====== Документ ======
Такса у меня появилась в 2016-ом году, до отъезда. В марте она найдена, у нас с ней много общего, потому что и я, и она — мы из подмосковных электричек. Только разные направления. Я все девяностые ездила в электричке Калуга-Москва, когда электричка шла 4 часа, потому что я по выходным работала в Калуге на радио, а остальное время училась в Москве. А Зиночка найдена в подмосковной электричке другого направления.
Её таскал алкаш, она была вся грязная, бедная, чумазенькая, больная и вообще беременная, как выяснилось, и одна женщина-полицейская взяла ее себе на передержку, а потом бросила клич, потому что у неё овчарки уже были и они не уживались, и через друзей моя лучшая подруга Милана прислала фото таксы и предложила взять ее на передержку на две недели. Милана, кстати, сейчас моя коллега, и прямо мой родственник. Мы с ней и с Олей Романовой вместе сейчас делаем наш правозащитный фонд.
Когда я увидела фотографию, то поняла, что я не смогу через две недели ее куда-то отдать, и что она будет у меня на всю жизнь, и я её забрала. Так мы с ней путешествуем, она уже где только не была.
Я не буду расспрашивать про все твои большие работы, которые у тебя были до отъезда, там были превосходные фильмы и про Строганову, и про Образцову, и многие другие. Иначе нам не хватит времени. Я где-то читал, что над фильмом про Образцову ты 15 лет работала?
Меньше. Просто я с ней познакомилась в начале нулевых, и поскольку потом я стала связана с миром оперы, появилась такая связь через личное, кстати. Я периодически к ней возвращалась, мы что-то снимали, она подпускала все ближе, ближе и поэтому получилось сделать фильм. Но, к сожалению, она ушла из жизни, а задумывалось-то при жизни закончить фильм. Все скоропостижно случилось.
Расскажи, был ли какой-то триггер, почему ты решила уехать, и если был, то какой? Если нет, то почему задумалась об отъезде вообще, ведь у тебя в России была хорошая карьера, связи, высокооплачиваемая работа. Почему решила это все бросить?
====== Представленные сведения ======
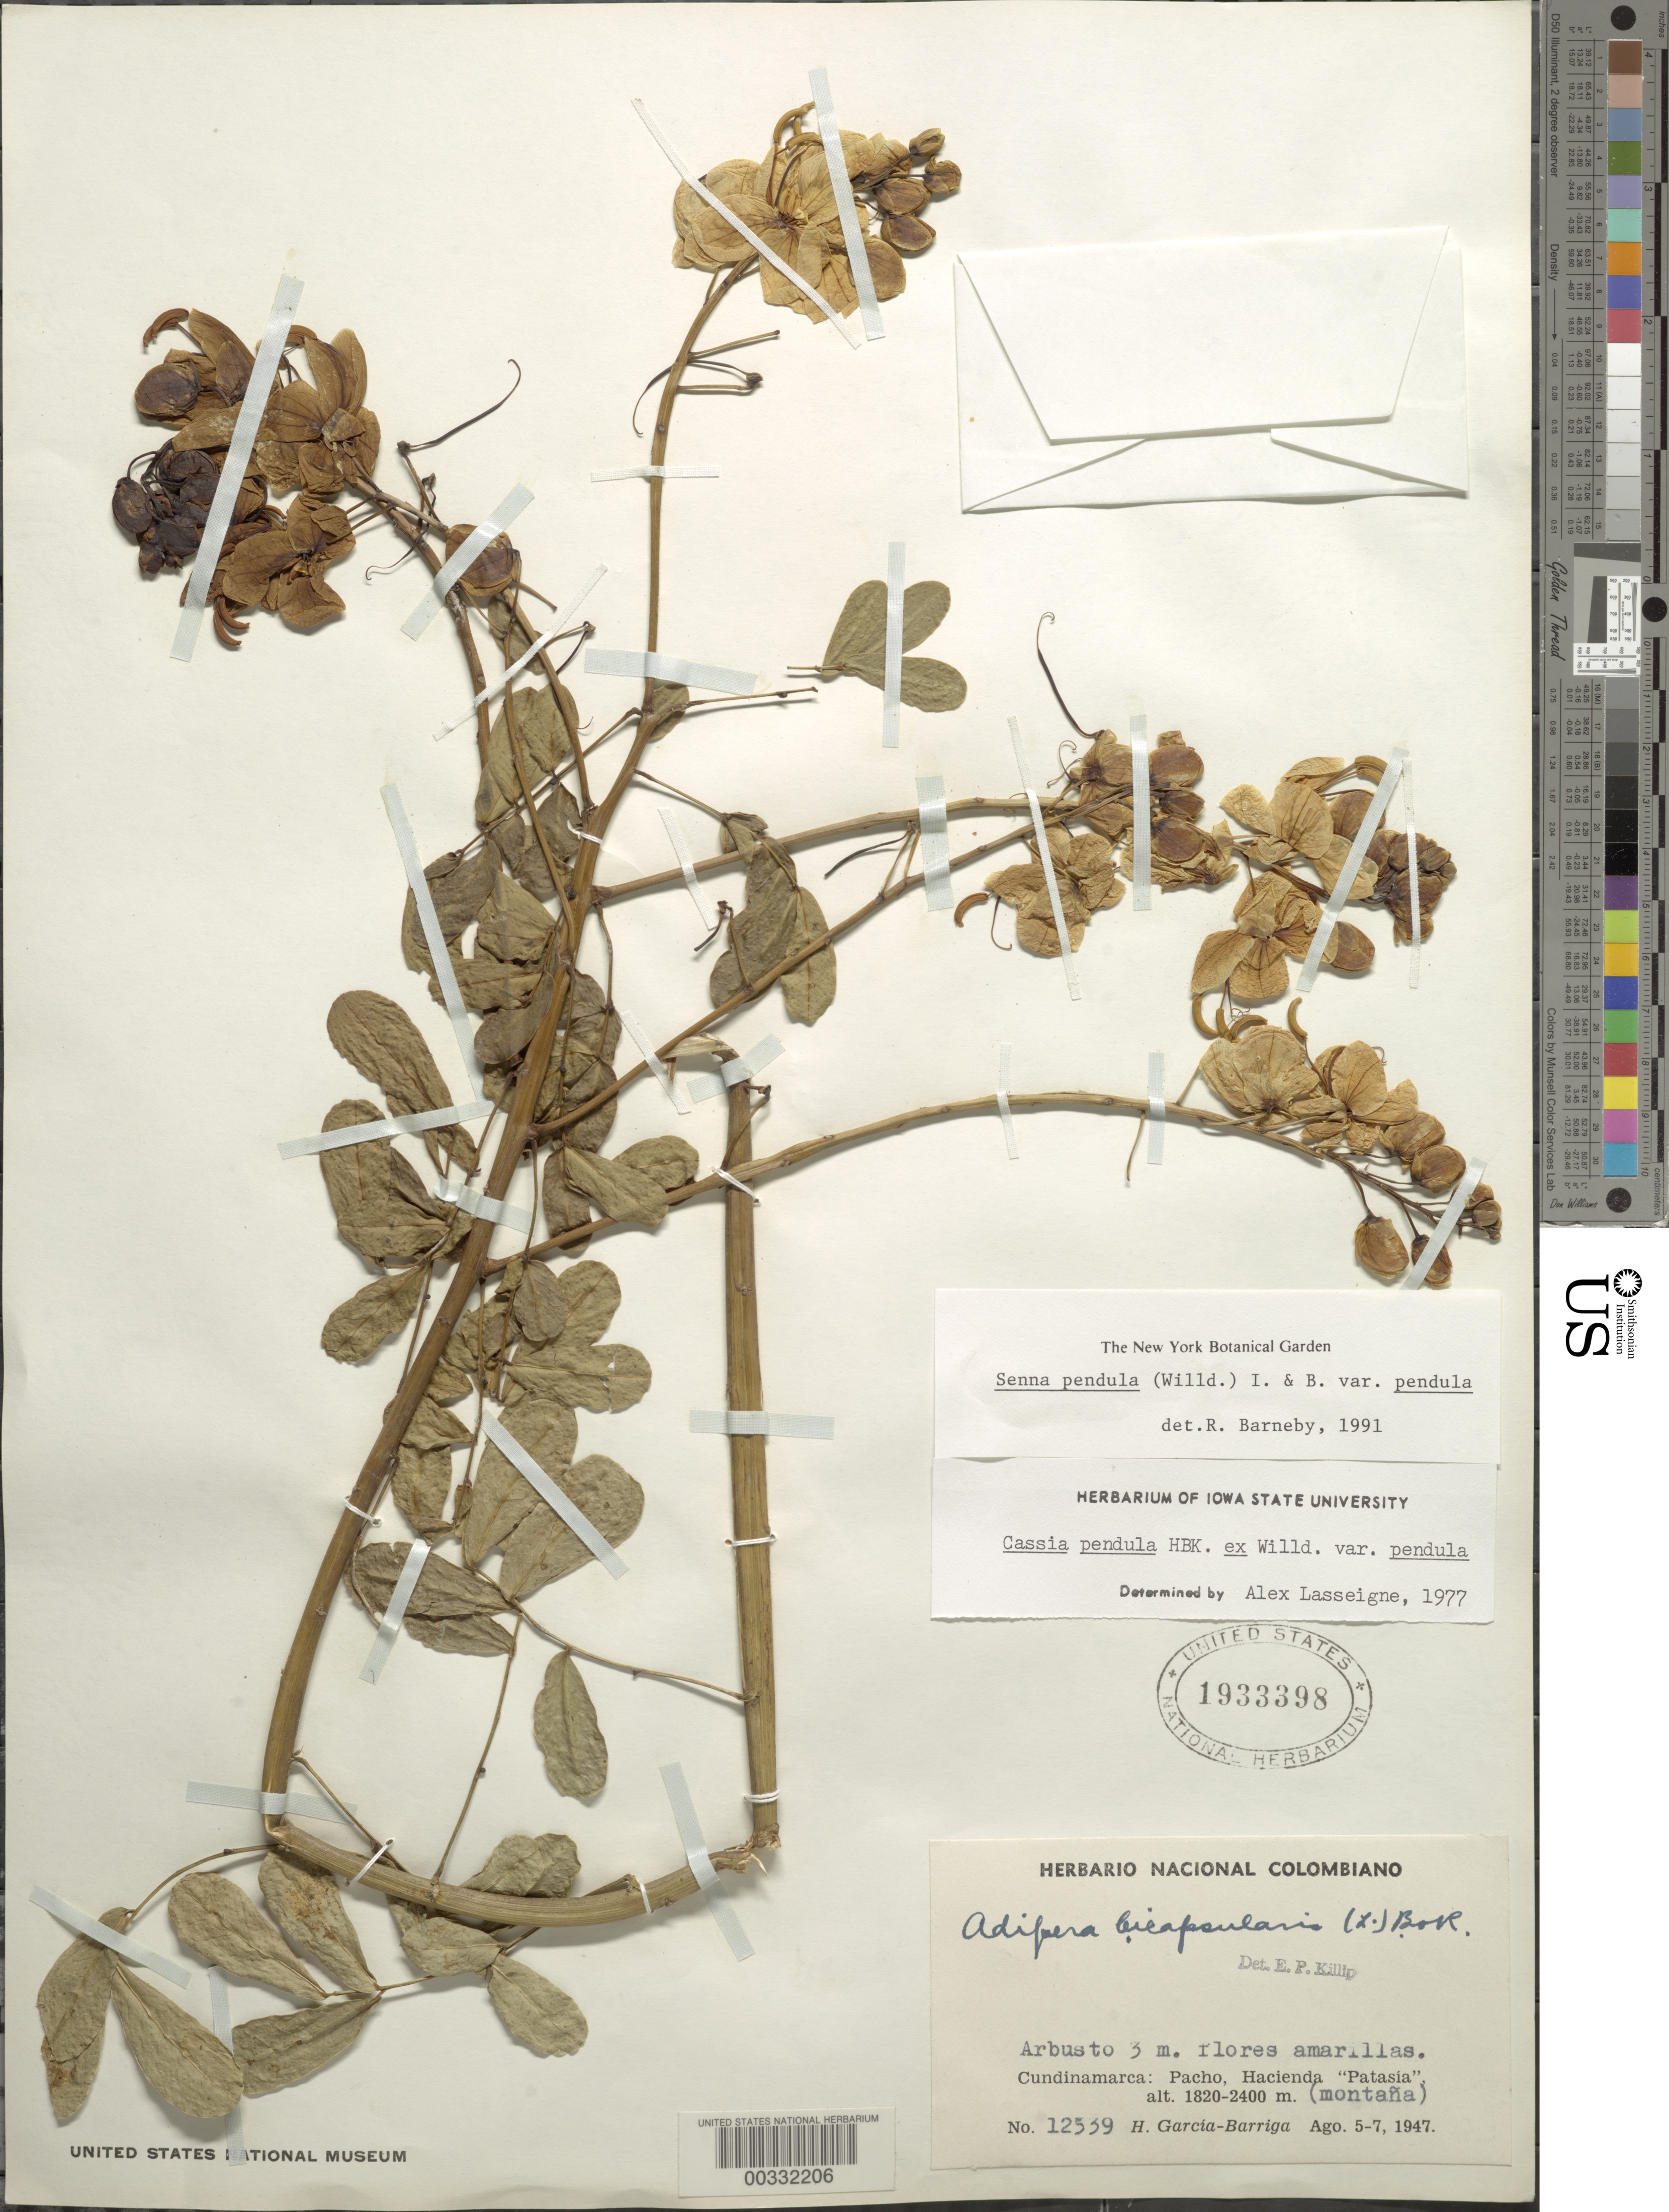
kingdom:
======
* _Задания_
A: Выпишите из интервью отрывок от «Меньше. Просто я» до «это все бросить?» без изменений.
B: Назовите всех людей, которые упомянуты в интервью по имени или фамилии.
C: Продолжите интервью, начав сразу после последней фразы.
Материалы никак не связаны с интервью.

* _Ответы_
A:
Меньше. Просто я с ней познакомилась в начале нулевых, и поскольку потом я стала связана с миром оперы, появилась такая связь через личное, кстати. Я периодически к ней возвращалась, мы что-то снимали, она подпускала все ближе, ближе и поэтому получилось сделать фильм. Но, к сожалению, она ушла из жизни, а задумывалось-то при жизни закончить фильм. Все скоропостижно случилось.
Расскажи, был ли какой-то триггер, почему ты решила уехать, и если был, то какой? Если нет, то почему задумалась об отъезде вообще, ведь у тебя в России была хорошая карьера, связи, высокооплачиваемая работа. Почему решила это все бросить?

B: Милана, Оля Романова, Строганова, Образцова

C:
Потому что это все потеряло смысл, потому что это все само себя обесценило. Человек, с которым я работала вместе 14 лет с 2003 года и который был продюсером – Серёжа Майоров – обманул не только меня, но и большую часть коллектива. Это был колоссальный обман с его стороны, я не устаю об этом говорить и буду говорить, потому что до сих пор есть люди люди, у которых есть семьи, и которым он до сих пор не вернул долги.
Бог со мной, мне ничего не надо, никаких денег от него. Я не представляла, что такое возможно после стольких лет не просто совместной работы, а именно дружбы. Мы были лучшими друзьями, были как родственники, мы вместе ездили отдыхать. И вдруг вскрываются обманы один за другим. И я понимаю, что у меня рушится весь этот конструкт благополучия, весь выстроенный мной мир. Помимо того, что он стал сыпаться, я понимала, что чем дальше мы заходим по пути соглашательства, тем меньше то, что я делаю, имеет отношение к профессии под названием журналистика.
Нам уже такие вещи на поправки присылали из Первого канала, не говоря об НТВ, хотя у нас была, повторюсь, полянка или делянка, где типа только культурка, как все называли, что там цензурировать? И этот частный обман генеральным продюсером, это кидалово на серьезные деньги, скажем так, невыполнение своих обязательств передо мной и перед всем коллективом, это все наложилось ещё на второй обман, когда я поняла, что я начинаю обманывать зрителей, что я вынуждена идти на этот подлог и обман, потому что гайки закручиваются уже настолько, что всю нашу чудесную культурную полянку тоже пытаются взрыхлить в сторону тех скреп, которые на государственном уровне диктовались и диктуются.
А что ты называешь это обманом? Ведь журналиста в России не просят говорить неправду, а лишь не озвучивать какие-то факты или темы?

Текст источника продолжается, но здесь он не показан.